= Bagendon hillfort =

Iron-Age hillfort in Bagendon, Gloucestershire

Bagendon hillfort (also known as Bagendon Settlement) is an Iron-age and Roman era hillfort In Gloucestershire, 5 km away from Cirencester. The hillfort is a univallate type hillfort, having a singular rampart. The hillfort is made up of a large dyke system and is between 80 and 200 hectares. It is described as a ‘territorial Oppidum’.

== History ==
Bagendon hillfort was constructed between the 1st Century BCE and the 1st Century CE (possibly around 20 CE). It was likely built by the local Dobunni, the Celtic tribe that inhabited the region. Some scholars consider the hillfort to have been the capital of the Dobunni, or at least a major Dobunni settlement, whilst others believe it is too semi-urban to be a capital and instead was a royal park or centre for the elites. The site consisted of farmsteads, field systems, and urban and semi-urban areas scattered around. Limited investigations of the site have shown evidence of an industrial complex with coin-minting, Romano-British villas were also created at the site in the late-1st Century CE showing rapid adoption of Roman customs. Fragments of imported Gallo-Belgic and Gaulish Samian pottery have been found, showing high-status occupation at the site. By 60 CE, most residents of the Bagendon hillfort had moved to Cirencester instead.

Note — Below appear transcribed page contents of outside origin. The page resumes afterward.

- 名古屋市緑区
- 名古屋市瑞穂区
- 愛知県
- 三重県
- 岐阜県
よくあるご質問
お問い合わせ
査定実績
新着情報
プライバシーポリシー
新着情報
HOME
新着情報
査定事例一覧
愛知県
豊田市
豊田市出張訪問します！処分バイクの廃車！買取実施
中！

In 2015, archaeologists from Durham University discovered a Roman villa on the site, the villa contained underfloor heating and painted walls. It had been built atop an Iron Age pit and was likely constructed after most of the populace of Bagendon hillfort had moved to nearby Cirencester. The villa was one of many on the hillfort and they may have served as country estates for the rich of Cirencester.